If you want to create your own Learning Objects RELOAD might be a good place to start.
Aesharenet is an excellent place to locate learning resources.
Maricopa Learning Exchange is a vocationally based resource repository in the US.
Here is a list of learning object repositories

Organisational dysfunction and change management

Anyone who has been involved in the implementation of any flexible learning initiative will have realised that some of the greatest challenges in getting things done actually come from the systems you have to work with. Often the demands of a large procedure driven organisation seem directly at odds with the those who are trying to implement any type of innovation. A lot of research has gone into the types of management behaviours that are necessary for the members of an organisation to feel they can risk attempting something new and the sorts of management behaviours that send a clear message that if you make a mistake you will be on your own. Much of this work has been done in the research of the underpinings of service quality improvements, some based on theorists like Rensis Likert and his systems of management and research by Francese on the relationship between service burnout and leadership style in a service organisation. Burns and Stalker describe two competing paradigms as being mechanistic and organic organisations.
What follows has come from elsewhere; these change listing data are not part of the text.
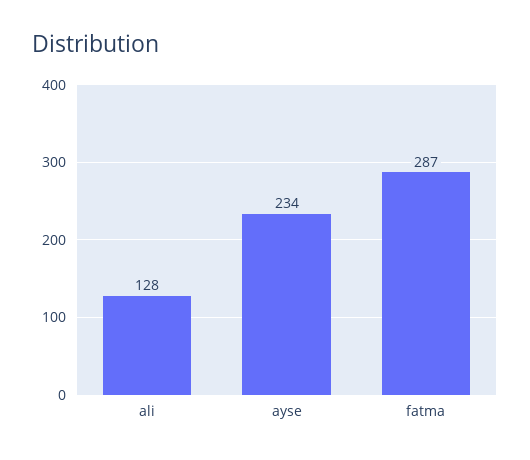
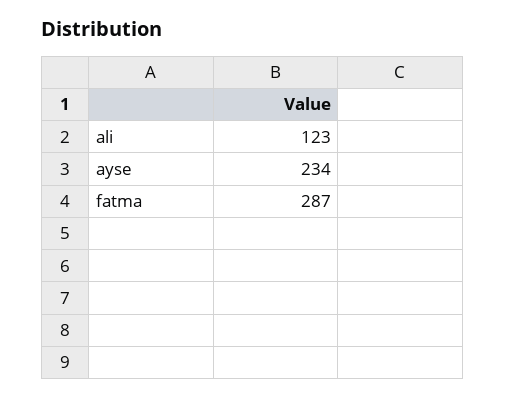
  {
-   "ali": 128,
+   "ali": 123,
    "ayse": 234,
    "fatma": 287
  }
Part of the rationale of flexible learning initiatives is the need for traditional educational suppliers in the Vocational education arena to compete more effectively with commercial alternatives in an environment where a more and more effective commercial case can be made for the private provision of vocational training simply because elearning has been able to reduce the entry barriers for would be providers. You dont have to have extensive infrastructure in order to get started. It's a little bit like a hotel I was once told about that had a mistake book for staff. If you made a mistake you had to record it in the book. The result: no one ever told management about their mistakes. Karl Albrecht also describes 17 Basic Syndromes of Dysfunction within the organisation. Interesting.